◆ **Text passage**
■ ■ ■ ■ ■ ■ ■
Using Wildcard Filtering
Wildcards |
S pecial character used to match parts of a value |
LIKE |
to use wildcards in search clauses, you must use this operator. To use place it after a column refered in a WHERE cluase with a search pattern in front of it. |
Predicate |
expression that evaluates to TRUE, FALSE, or UNKNOWN. Predicates are used in the search condition of WHERE clauses and HAVING clauses, the join conditions of FROM clauses, and other constructs where a Boolean value is required. LIKE is considered a predicate |
% |
match any number of occurrences (including 0)of any character. Basically, it substitutes any type and number of characters. However, it does not match NULL. |
_ |
it matches a single character. It is not supported by DB2. |
[] |
used to specify a set of characters, any of which must match a character in the specified position. Sets are not supportes in MySQL, Oracle, DB2, and SQLite |
^ |
negates the meaning of a wildcard. For example, '[^JM]%'. |
These types of searches may be case sensitive depending on the DBMS.
Wildcards are rarely positioned in the middle of a search pattern, but there is a situation no included in this case which is looking for email addresses
Some DBMS may add blank spaces to the end of each string in a cell, if this is the case in your DBMS, add % at the end of each search pattern.
Tips:
- Don't overuse wildcards
- Try not to use wildcards at the beggining of the search pattern, it turns it very slow
Summarizing Data
Aggregate functions |
functions that operate on a set of rows to calculate and return a single value. |
AVG(column) |
returns a column's average value. NULL values are ignored by this function. |
COUNT(column) |
returns the number of row in a column. COUNT(*) to count the number of rows in a table. COUNT(column) count the number of rows which have a value, thus ignoring NULL values. |
MAX(column) |
returns a comlumn's highest value. It ignores NULL values. |
MIN(column) |
returns the sum if a column's value. It ignores NULL values. |
SUM(column) |
returns the sum of a column's values. It ignores NULL values.. |
TOP (only applies to some DBMSs) |
lets you perform calculations on subsets of query results. |
TOP PERCENT (only applies to some DBMSs) |
lets you perform calculations on subsets of query results. |
To calculate multiple averages, we have to use multiple AVG().
In some DBMSs, MAX()/MIN() can be used with multiple columns, in this case, it will return the highest/lowest value of all columns.
We can pass DISTINCT, in between the paretheses, on these functions so we only apply them to distinct values. The DISTINCT can only be used with _COUNT when a column name is specified.
|
■ ■ ■ ■ ■ ■ ■
◆ **Listed records**
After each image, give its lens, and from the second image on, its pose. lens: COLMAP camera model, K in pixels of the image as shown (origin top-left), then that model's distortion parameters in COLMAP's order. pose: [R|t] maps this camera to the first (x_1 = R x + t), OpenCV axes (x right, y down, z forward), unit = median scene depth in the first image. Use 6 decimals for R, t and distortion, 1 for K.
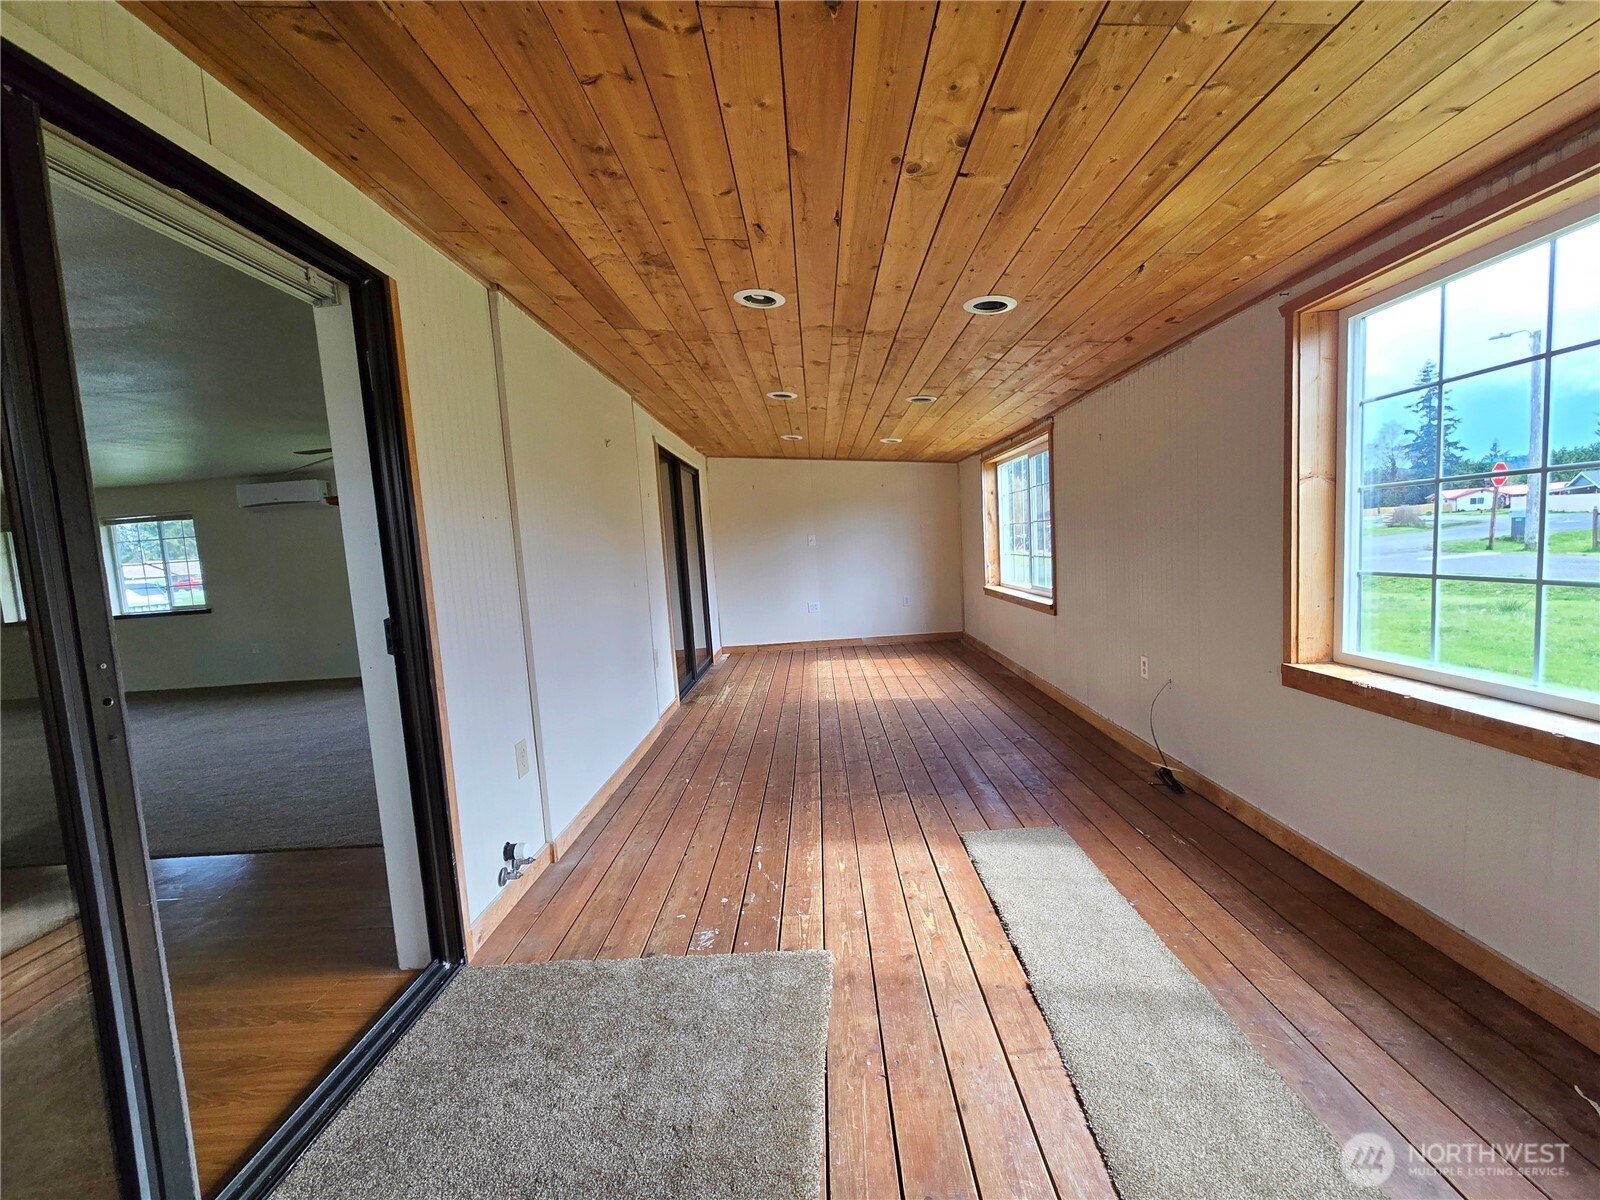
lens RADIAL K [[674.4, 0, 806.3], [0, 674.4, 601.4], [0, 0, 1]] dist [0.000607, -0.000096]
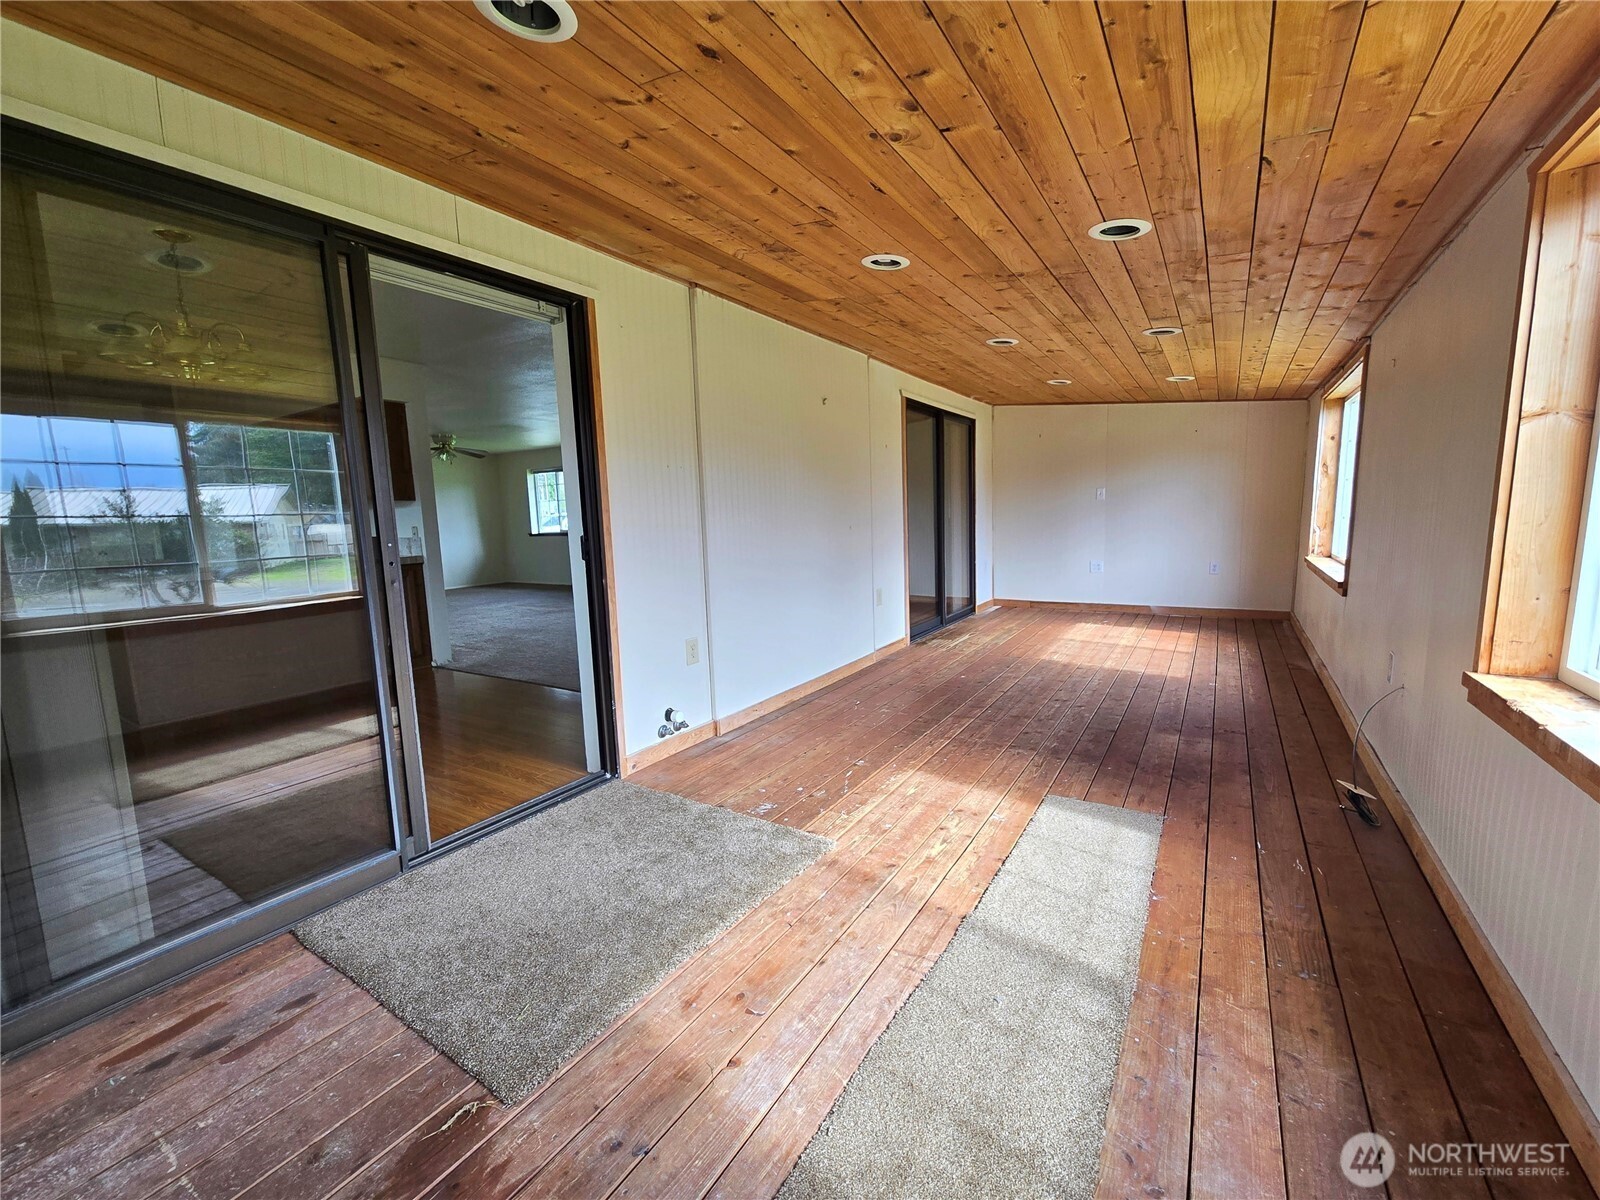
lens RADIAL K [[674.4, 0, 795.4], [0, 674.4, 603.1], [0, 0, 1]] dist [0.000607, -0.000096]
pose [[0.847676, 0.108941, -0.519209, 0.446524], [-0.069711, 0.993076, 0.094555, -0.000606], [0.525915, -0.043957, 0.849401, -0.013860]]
■ ■ ■ ■ ■ ■ ■
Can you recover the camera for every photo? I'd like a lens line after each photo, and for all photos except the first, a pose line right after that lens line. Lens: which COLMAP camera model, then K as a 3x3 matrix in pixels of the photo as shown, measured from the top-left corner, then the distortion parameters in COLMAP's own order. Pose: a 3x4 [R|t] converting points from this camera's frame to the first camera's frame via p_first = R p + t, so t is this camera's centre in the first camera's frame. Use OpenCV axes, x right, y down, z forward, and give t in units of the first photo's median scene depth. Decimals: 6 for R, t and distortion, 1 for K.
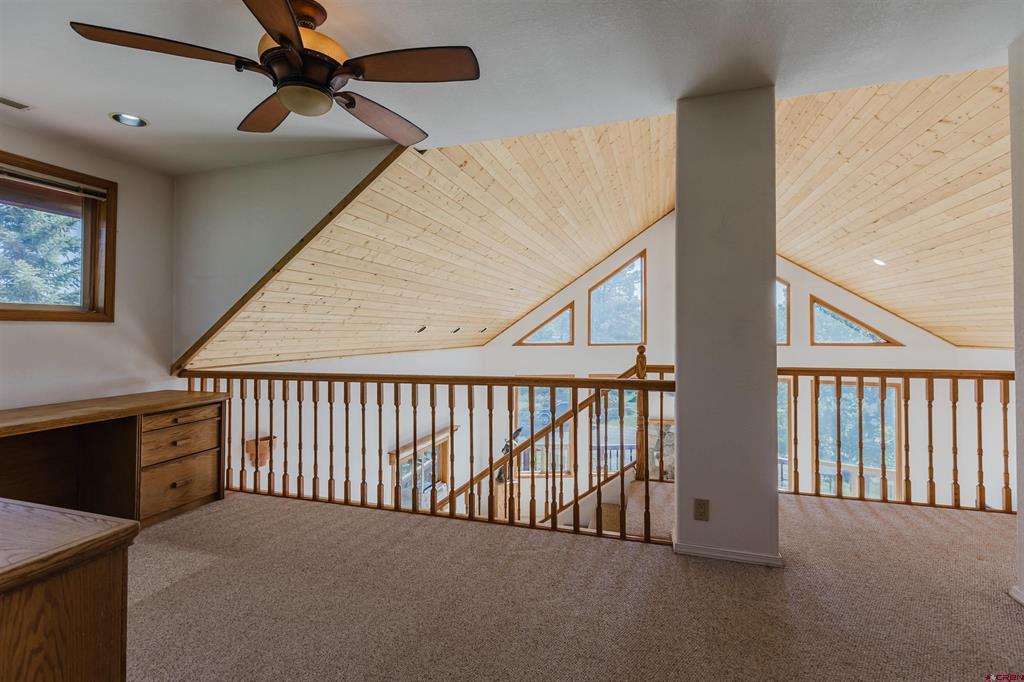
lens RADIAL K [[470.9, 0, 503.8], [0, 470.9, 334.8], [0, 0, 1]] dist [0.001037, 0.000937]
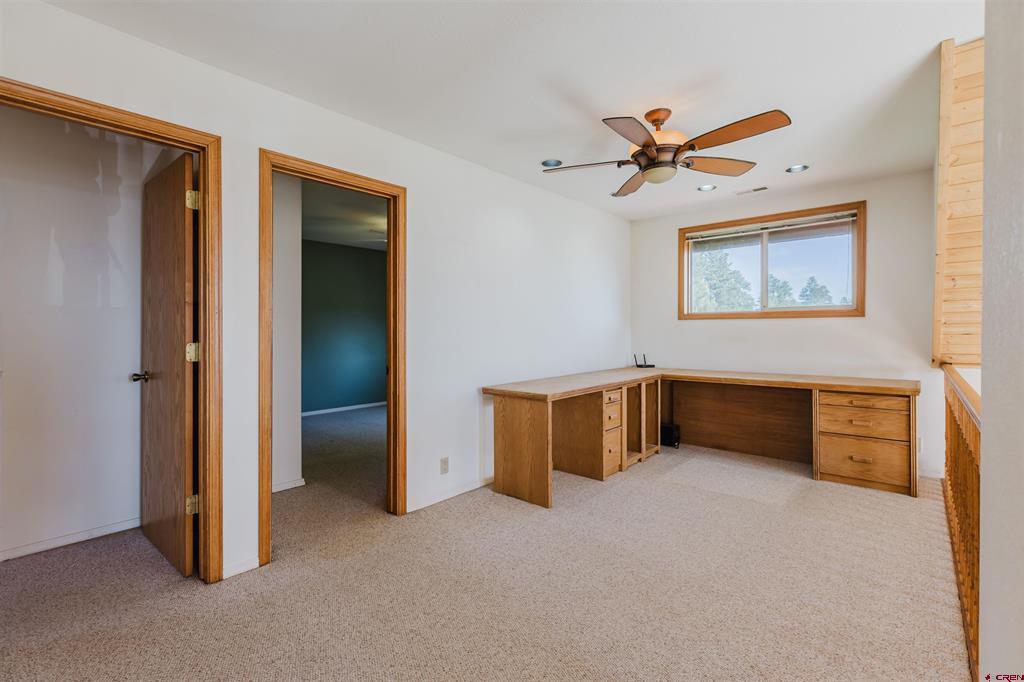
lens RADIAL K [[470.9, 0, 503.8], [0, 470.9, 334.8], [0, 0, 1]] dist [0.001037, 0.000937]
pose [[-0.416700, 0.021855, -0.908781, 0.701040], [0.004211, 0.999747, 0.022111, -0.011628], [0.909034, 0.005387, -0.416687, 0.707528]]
■ ■ ■ ■ ■ ■ ■
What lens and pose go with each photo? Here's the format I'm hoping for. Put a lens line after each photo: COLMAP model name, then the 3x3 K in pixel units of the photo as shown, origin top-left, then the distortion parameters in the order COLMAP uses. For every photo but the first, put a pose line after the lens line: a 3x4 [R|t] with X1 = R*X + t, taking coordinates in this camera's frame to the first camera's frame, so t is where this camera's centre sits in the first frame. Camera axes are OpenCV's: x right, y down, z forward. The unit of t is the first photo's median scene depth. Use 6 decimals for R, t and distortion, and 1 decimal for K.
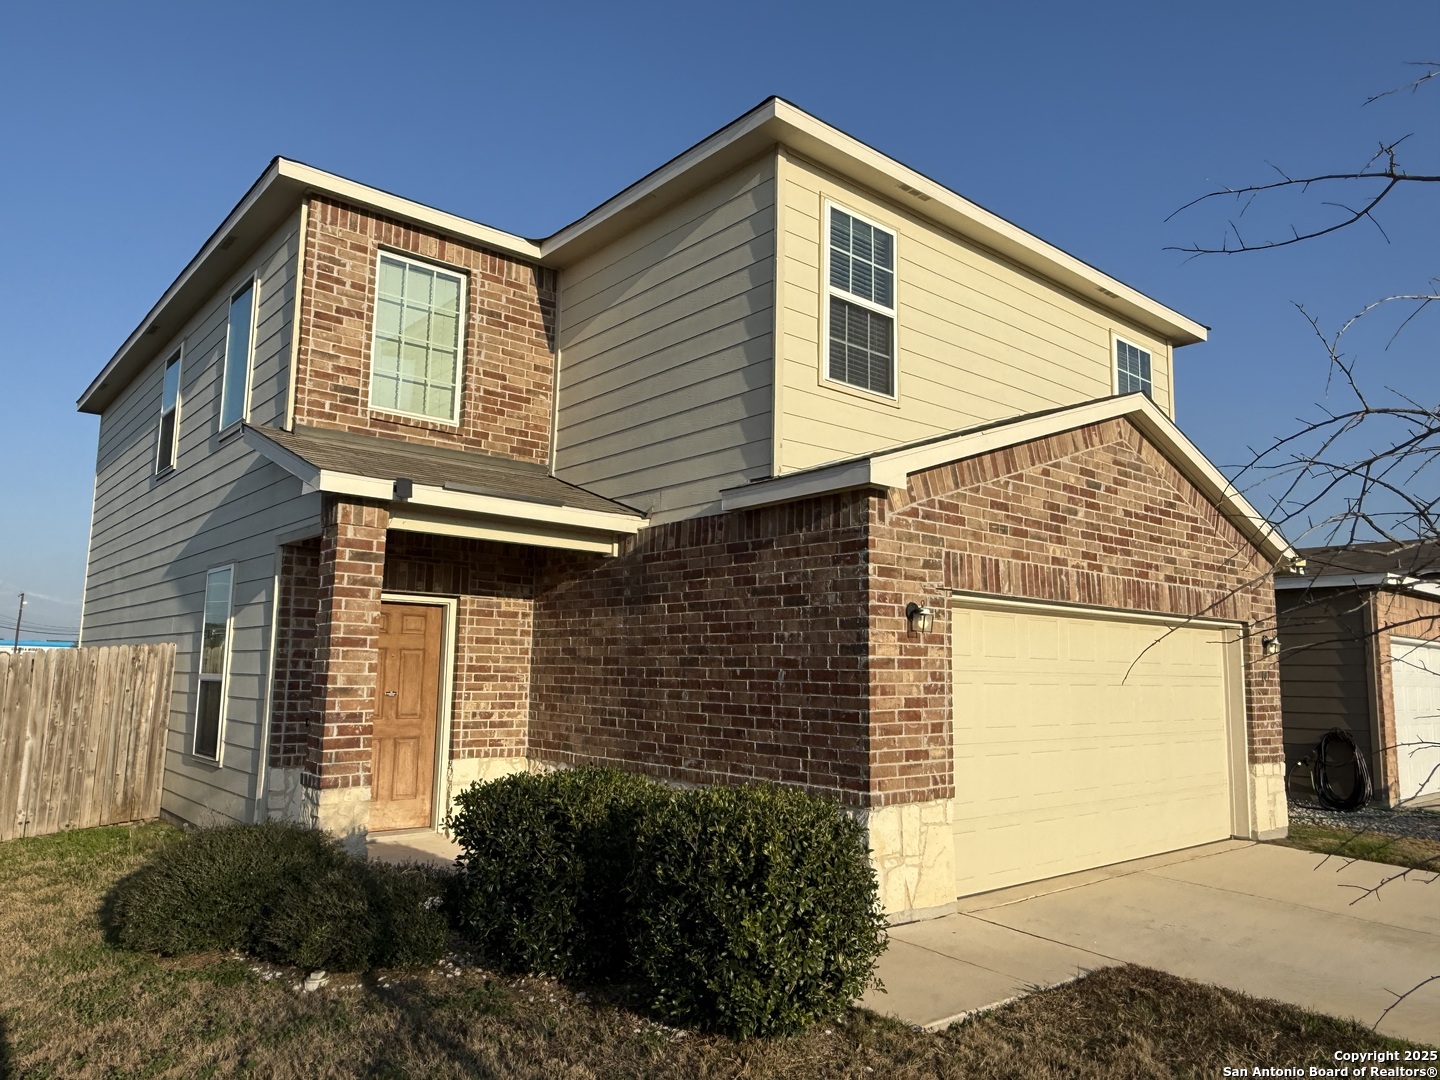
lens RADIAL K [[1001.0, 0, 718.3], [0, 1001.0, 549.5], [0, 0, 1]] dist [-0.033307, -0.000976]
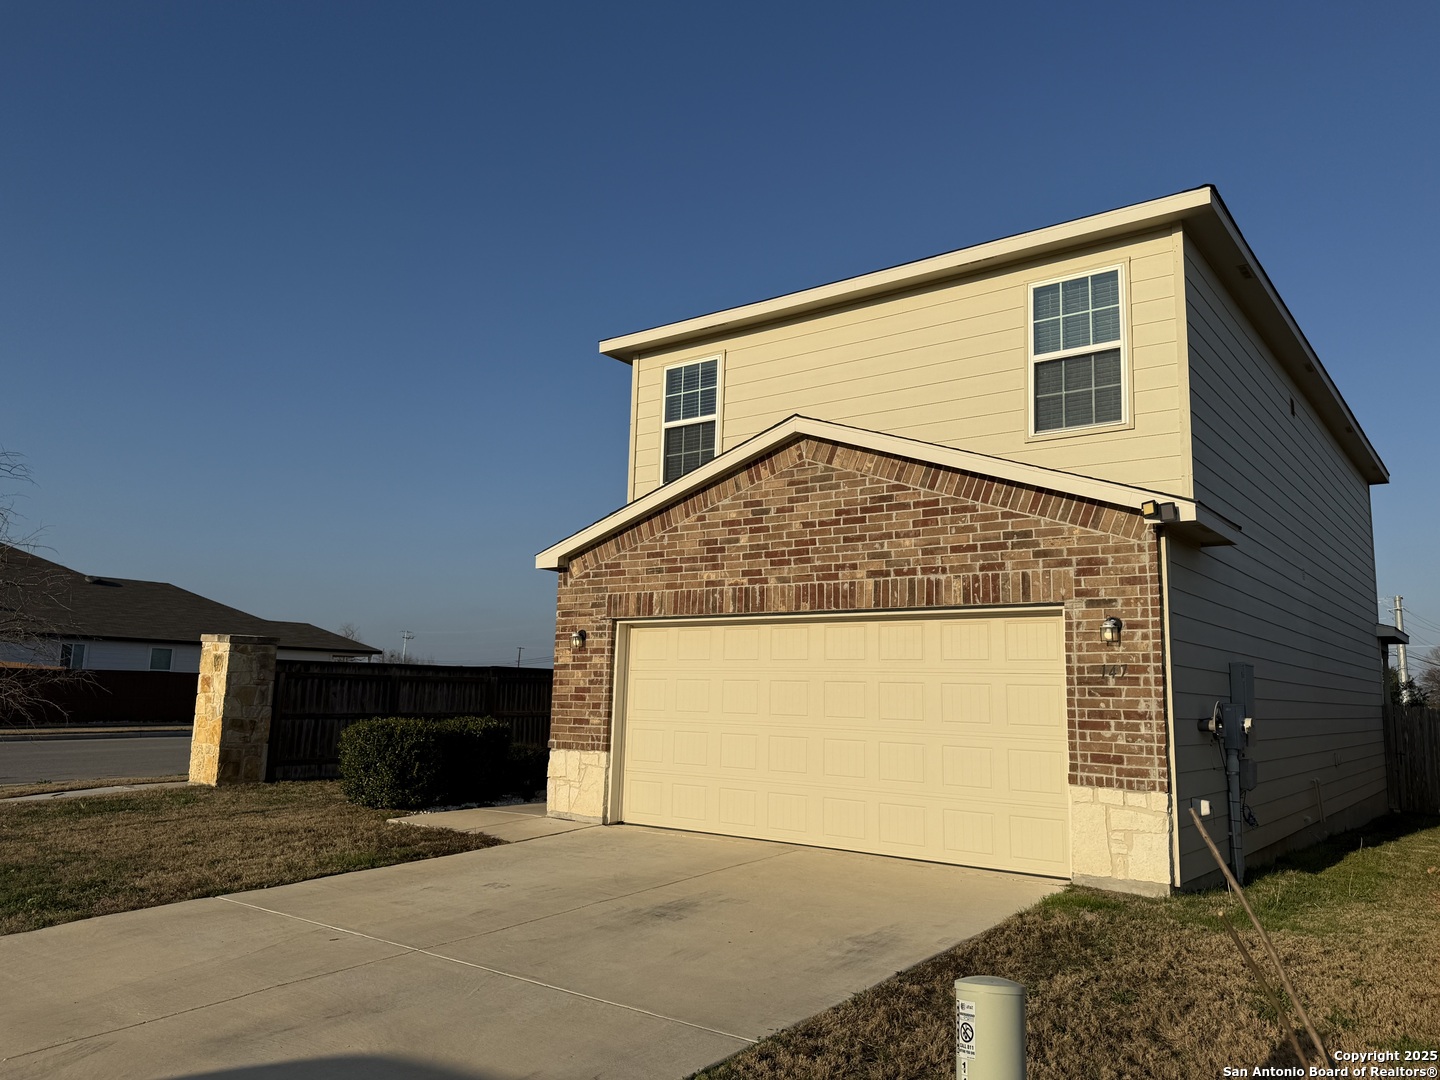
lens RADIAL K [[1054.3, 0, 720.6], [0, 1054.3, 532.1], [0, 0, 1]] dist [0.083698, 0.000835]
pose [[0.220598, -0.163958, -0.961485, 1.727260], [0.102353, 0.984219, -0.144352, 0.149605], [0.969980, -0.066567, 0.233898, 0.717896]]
■ ■ ■ ■ ■ ■ ■
◆ **Set of tasks**
1. Using the SQL notes, decide whether each statement below agrees with them. Answer yes or no for each, quoting the words from the notes that settle it.
(a) The _ wildcard is not supported by DB2.
(b) The % wildcard matches NULL.
(c) AVG() includes NULL values in its result.
2. Reproduce the SQL notes starting at "In some DBMSs, MAX()/MIN()" and ending at "name is specified.", swapping "DBMSs" for "database systems".

◆ **Answers to this exercise**
1.
(a) Yes: "It is not supported by DB2."
(b) No: "However, it does not match NULL."
(c) No: "NULL values are ignored by this function."

2.
In some database systems, MAX()/MIN() can be used with multiple columns, in this case, it will return the highest/lowest value of all columns.
We can pass DISTINCT, in between the paretheses, on these functions so we only apply them to distinct values. The DISTINCT can only be used with _COUNT when a column name is specified.